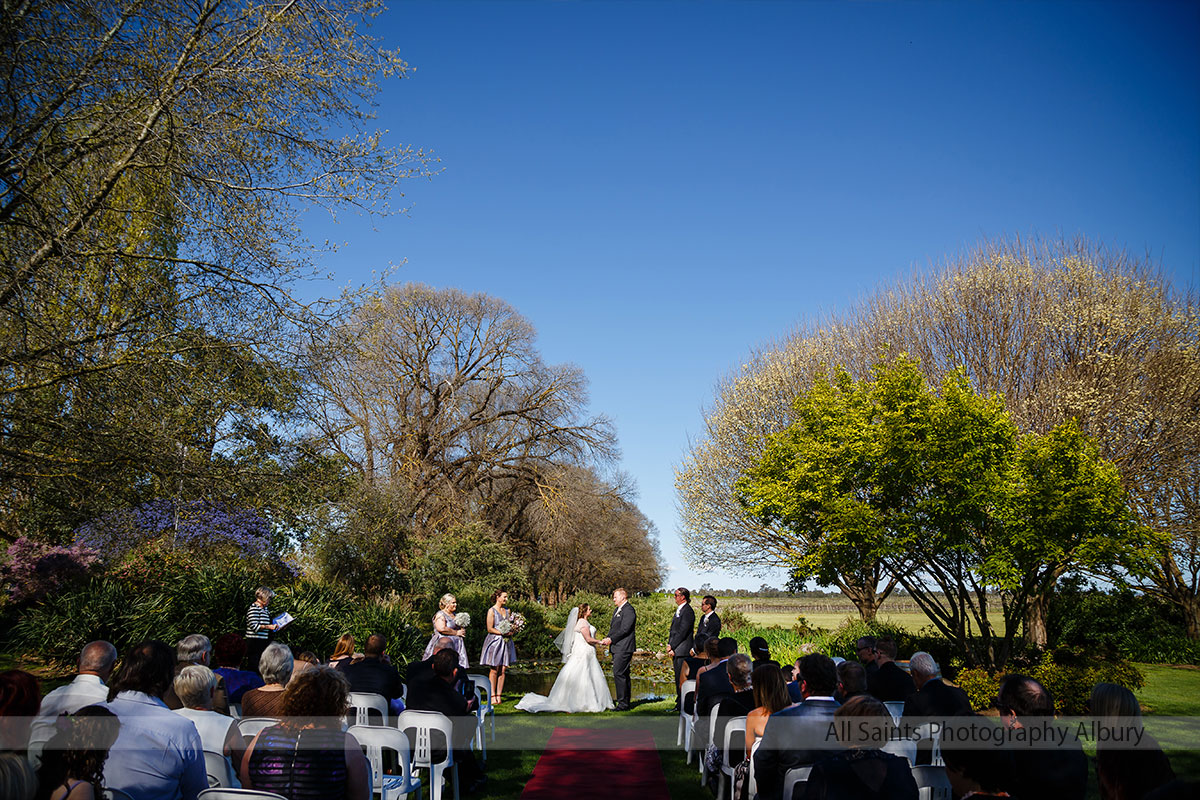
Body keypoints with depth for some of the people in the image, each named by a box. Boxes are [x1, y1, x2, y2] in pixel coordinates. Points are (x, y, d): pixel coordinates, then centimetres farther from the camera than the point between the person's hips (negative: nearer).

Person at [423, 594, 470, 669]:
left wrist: (463, 630, 7)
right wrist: (456, 633, -12)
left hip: (456, 644, 8)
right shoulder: (440, 615, -6)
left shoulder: (454, 615, 19)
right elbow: (442, 629, -21)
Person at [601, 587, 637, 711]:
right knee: (624, 675, 11)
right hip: (617, 648, 10)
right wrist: (607, 638, 5)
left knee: (618, 673, -13)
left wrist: (611, 639, -14)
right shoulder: (617, 610, 21)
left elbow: (625, 629, -18)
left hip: (624, 648, -10)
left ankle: (623, 703, -11)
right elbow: (613, 627, 22)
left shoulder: (629, 610, -11)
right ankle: (626, 703, 15)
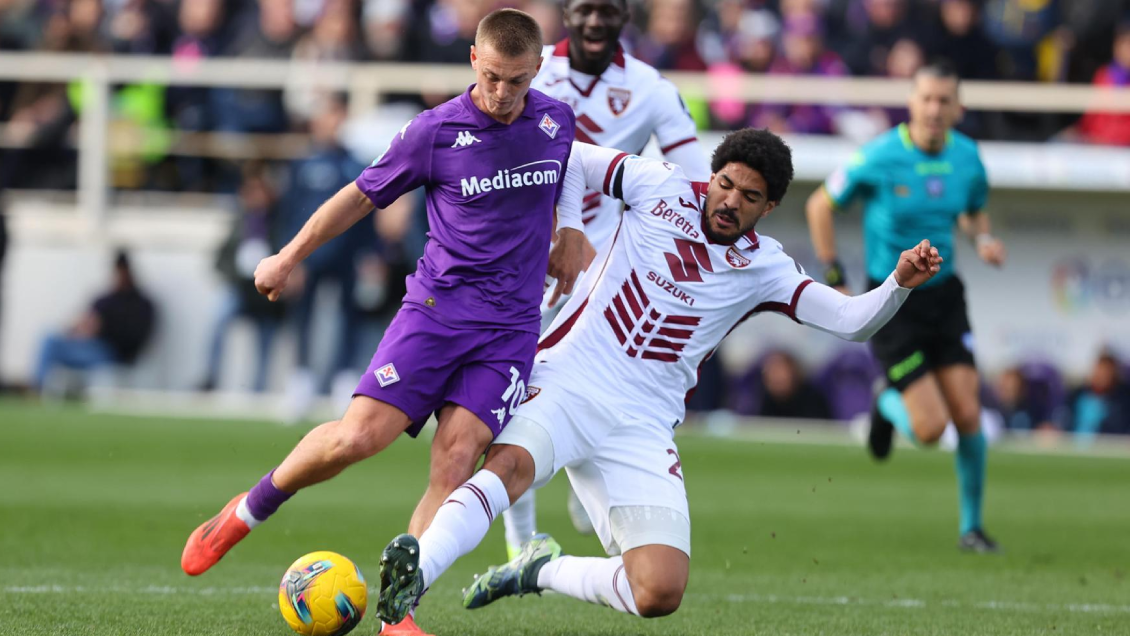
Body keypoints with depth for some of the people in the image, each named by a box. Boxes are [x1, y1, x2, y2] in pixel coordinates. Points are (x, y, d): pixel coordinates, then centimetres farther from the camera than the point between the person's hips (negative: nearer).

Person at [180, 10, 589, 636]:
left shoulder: (556, 121, 5)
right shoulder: (435, 131, -6)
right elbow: (363, 195, 6)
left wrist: (569, 234, 19)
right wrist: (289, 257, 12)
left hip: (510, 326, 2)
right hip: (437, 304, -2)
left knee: (454, 462, -14)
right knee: (357, 437, -15)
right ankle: (249, 509, 11)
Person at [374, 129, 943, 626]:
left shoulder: (764, 267, 11)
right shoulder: (660, 187, 7)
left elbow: (851, 320, 5)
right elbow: (570, 160, 15)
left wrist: (900, 284, -12)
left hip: (640, 431, 3)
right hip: (564, 383, -3)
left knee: (660, 594, -12)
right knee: (512, 464, -38)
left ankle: (542, 572, 10)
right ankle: (413, 573, -50)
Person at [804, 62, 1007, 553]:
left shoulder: (967, 156, -1)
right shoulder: (879, 158, -15)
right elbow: (820, 206, -2)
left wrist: (982, 239, -5)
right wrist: (834, 279, -5)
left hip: (944, 293, 4)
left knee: (968, 416, -4)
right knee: (930, 429, -11)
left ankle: (972, 526, 15)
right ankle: (889, 406, 26)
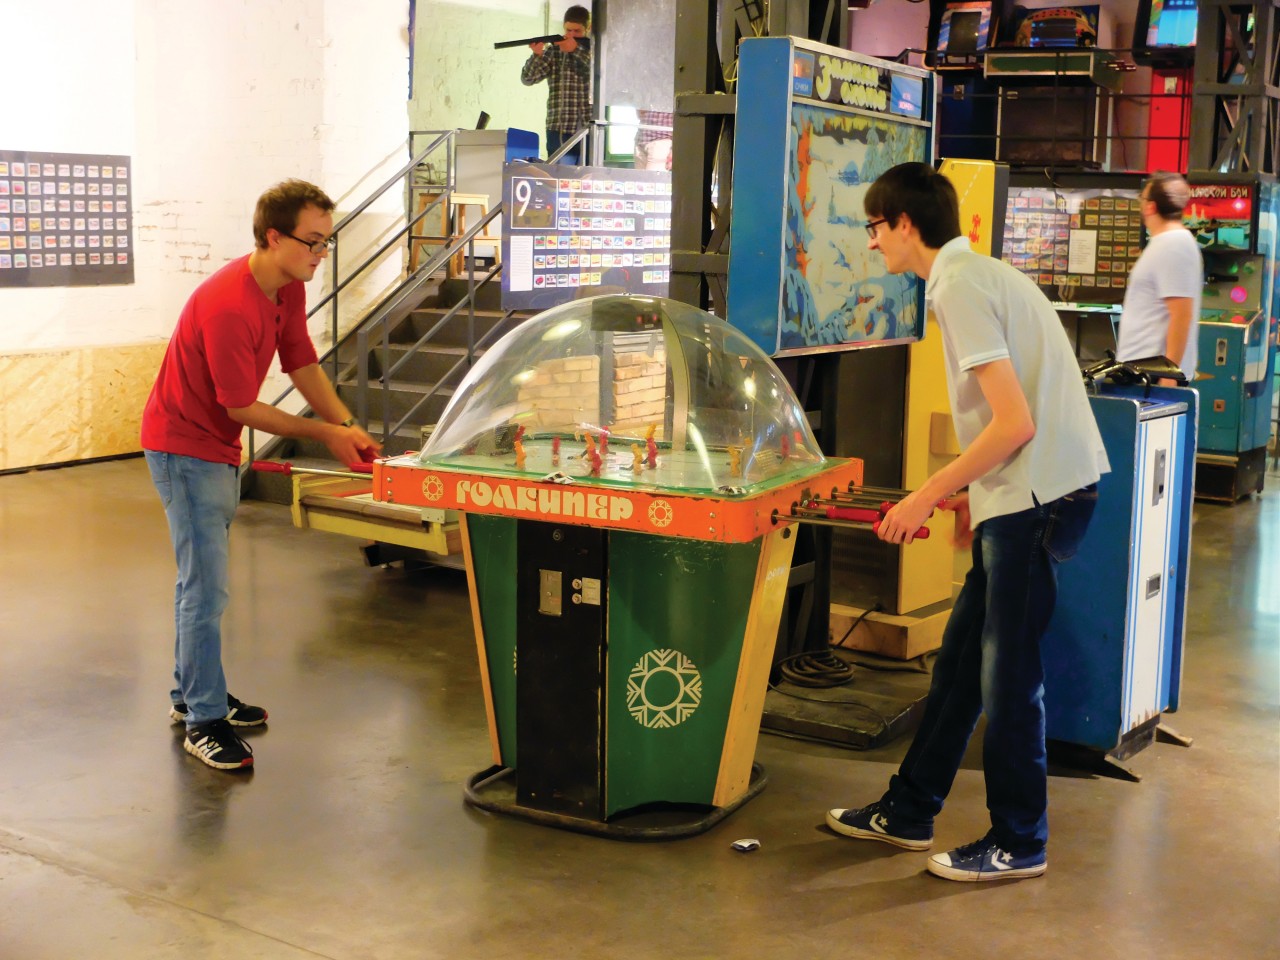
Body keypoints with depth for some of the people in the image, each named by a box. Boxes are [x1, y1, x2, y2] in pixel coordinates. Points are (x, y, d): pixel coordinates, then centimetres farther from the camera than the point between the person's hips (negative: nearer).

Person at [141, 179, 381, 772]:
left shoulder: (288, 289, -1)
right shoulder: (228, 306, -29)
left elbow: (303, 366, 3)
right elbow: (242, 408, -23)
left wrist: (348, 426, -11)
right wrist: (321, 433, -16)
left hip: (216, 444, 10)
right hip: (184, 445, -10)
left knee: (201, 577, 19)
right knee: (207, 585, -8)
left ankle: (192, 693, 32)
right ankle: (204, 721, 1)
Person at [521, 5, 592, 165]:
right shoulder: (554, 52, 8)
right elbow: (528, 79, 0)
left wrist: (576, 50, -16)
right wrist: (537, 54, -17)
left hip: (590, 130, 1)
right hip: (560, 130, -1)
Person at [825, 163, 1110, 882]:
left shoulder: (960, 288, -14)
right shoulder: (982, 274, 16)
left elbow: (1015, 423, -21)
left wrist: (926, 497, -14)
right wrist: (971, 493, 19)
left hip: (1040, 497, -10)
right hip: (1029, 495, 10)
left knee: (1008, 671, 1)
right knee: (963, 655, 15)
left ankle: (1018, 844, 15)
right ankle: (909, 812, 26)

-*-*-

Exercise aim:
Quote the lines from the start of the listing through the line containing "left hip: (456, 644, 8)", word for word, including both ends and leaving out the pictures.

Response to this task:
Body keypoints with depth for some of the people in the image, each named by a box. Boxes are [x1, y1, x2, y2] in pixel coordinates. Points are (x, y, d): pixel coordinates, then centimetres farther from the camera than the point between the person's hips (negative: nearer).

Person at [423, 594, 470, 669]:
left wrist: (463, 630, 7)
right wrist: (456, 633, -12)
left hip: (456, 644, 8)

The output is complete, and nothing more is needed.